Diagnosis Down Below

In the new book Shakespeare’s Tremor and Orwell’s Cough, Dr. John J. Ross recounts the medical lives of our favorite writers. On the Bard’s possible syphillis:

The only medical fact known about Shakespeare with certainty is that his final signatures show a marked tremor. … According to contemporary gossip, Shakespeare was not only notoriously promiscuous, but was also part of a love triangle in which all three parties contracted venereal disease. The standard Elizabethan treatment for syphilis was mercury; as the saying goes, “a night with Venus, a lifetime with Mercury.” Mercury’s more alarming adverse effects include drooling, gum disease, personality changes, and tremor. (In the eighteenth century, mercury was used in the manufacture of felt hats, leading to the expressions “hatter’s shakes” and “mad as a hatter”).

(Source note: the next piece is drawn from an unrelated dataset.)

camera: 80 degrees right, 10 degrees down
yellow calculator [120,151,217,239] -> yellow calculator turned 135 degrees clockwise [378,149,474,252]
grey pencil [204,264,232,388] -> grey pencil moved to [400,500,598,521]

Meanwhile, Maggie Koerth-Baker discovers that Anne of Green Gables had herpes. But then again, you probably do too:

Unlike herpes simplex type 2 — the virus you probably think of when you think “herpes” — HSV-1 isn’t necessarily a sexually transmitted disease. Most people are infected when they’re still little kids. And they’re infected by really common behaviors that nobody wants to stop anytime soon — namely, the practice of adults kissing little kids because they’re just so darn kissable. (There are several scenes in Anne of Ingleside where Anne probably passes HSV-1 on to her own offspring.)

But she warns that oral herpes isn’t confined to the mouth:

Truth is, HSV-1 can pass from one host to another via any mucus membrane, and that includes the ones on your genitals. If somebody with oral herpes goes down on you, there’s a possibility that they could give you oral herpes in a place that is most definitely not your mouth. And cases of this happening are one the rise.